**About this task**. Below are records; copy every line in them that holds the word "édition".

**Data supplied**.
--- START ---

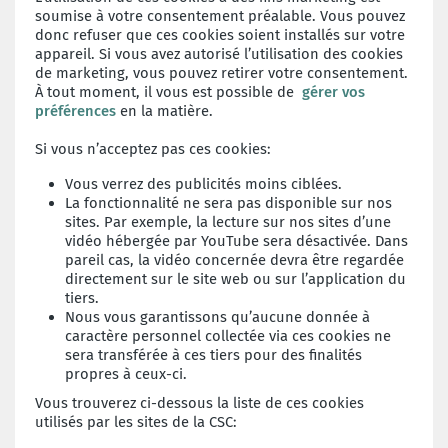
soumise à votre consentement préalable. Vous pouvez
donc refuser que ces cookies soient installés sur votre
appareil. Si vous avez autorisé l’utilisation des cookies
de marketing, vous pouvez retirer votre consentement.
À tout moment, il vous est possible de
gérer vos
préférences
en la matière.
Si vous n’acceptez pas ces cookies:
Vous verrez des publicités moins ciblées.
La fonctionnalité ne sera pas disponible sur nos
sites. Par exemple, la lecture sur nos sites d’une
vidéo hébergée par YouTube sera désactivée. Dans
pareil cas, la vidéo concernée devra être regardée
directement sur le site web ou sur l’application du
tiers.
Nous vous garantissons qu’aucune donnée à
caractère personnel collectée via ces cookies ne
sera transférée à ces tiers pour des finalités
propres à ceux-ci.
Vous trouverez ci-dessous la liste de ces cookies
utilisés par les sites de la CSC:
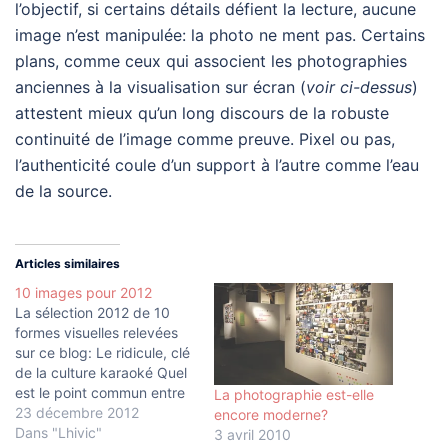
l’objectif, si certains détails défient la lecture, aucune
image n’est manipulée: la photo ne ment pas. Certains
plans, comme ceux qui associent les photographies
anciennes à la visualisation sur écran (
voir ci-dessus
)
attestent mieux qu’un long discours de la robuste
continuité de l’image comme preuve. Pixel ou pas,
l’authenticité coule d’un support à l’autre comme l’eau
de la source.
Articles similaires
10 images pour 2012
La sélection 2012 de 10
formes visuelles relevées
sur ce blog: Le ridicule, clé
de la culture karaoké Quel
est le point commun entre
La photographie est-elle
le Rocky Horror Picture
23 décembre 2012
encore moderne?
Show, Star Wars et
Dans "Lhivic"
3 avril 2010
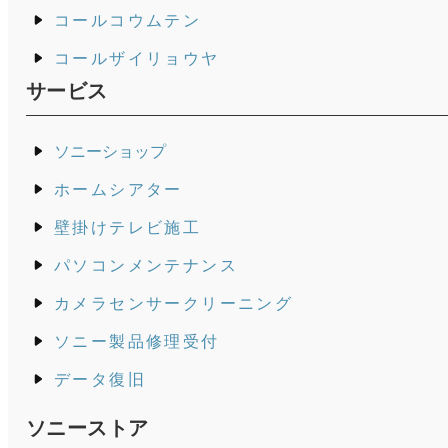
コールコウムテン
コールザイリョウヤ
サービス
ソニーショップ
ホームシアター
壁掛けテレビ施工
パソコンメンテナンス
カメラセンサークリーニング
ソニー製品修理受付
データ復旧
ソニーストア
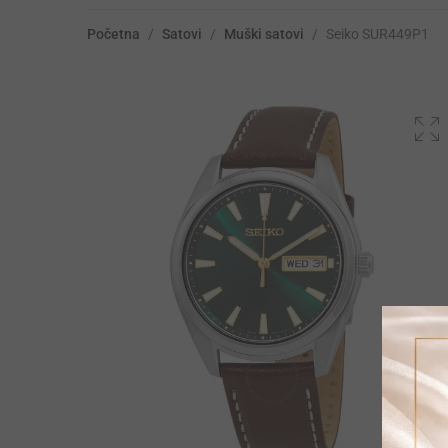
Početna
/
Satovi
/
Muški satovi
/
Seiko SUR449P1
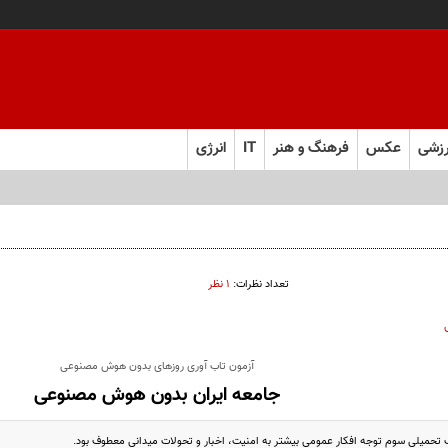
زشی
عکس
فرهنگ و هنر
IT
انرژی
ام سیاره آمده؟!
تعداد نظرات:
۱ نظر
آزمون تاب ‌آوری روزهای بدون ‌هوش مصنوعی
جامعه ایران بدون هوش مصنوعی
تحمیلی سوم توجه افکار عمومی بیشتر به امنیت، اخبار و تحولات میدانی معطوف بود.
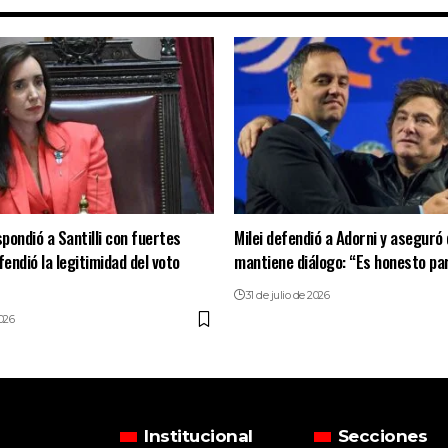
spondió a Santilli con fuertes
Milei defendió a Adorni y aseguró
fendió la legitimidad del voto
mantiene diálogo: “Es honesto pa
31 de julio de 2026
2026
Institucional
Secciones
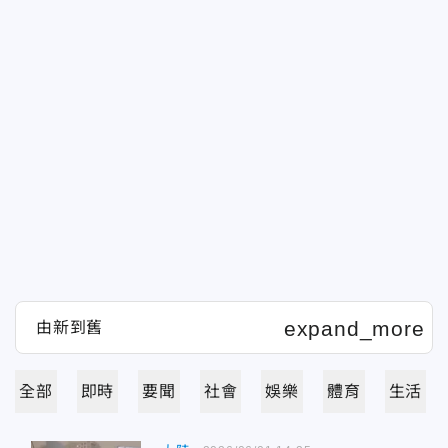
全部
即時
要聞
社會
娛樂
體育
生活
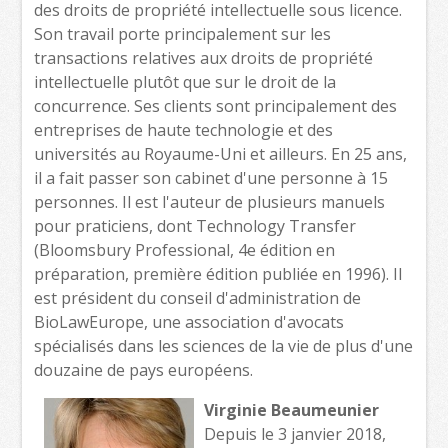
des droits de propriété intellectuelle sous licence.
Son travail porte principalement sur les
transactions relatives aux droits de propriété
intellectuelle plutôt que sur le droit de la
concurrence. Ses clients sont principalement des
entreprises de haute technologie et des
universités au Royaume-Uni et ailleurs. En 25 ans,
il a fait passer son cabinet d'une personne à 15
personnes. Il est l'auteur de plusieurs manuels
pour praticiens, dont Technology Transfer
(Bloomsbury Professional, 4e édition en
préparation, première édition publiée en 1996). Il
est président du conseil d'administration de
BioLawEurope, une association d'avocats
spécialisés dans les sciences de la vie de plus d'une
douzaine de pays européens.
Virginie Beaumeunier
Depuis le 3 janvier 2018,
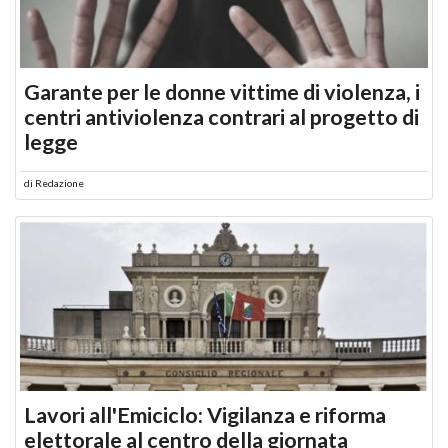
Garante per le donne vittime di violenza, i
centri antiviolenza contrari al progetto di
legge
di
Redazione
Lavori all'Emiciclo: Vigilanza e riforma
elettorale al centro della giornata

--- END ---

**Your response**.
(Bloomsbury Professional, 4e édition en
préparation, première édition publiée en 1996). Il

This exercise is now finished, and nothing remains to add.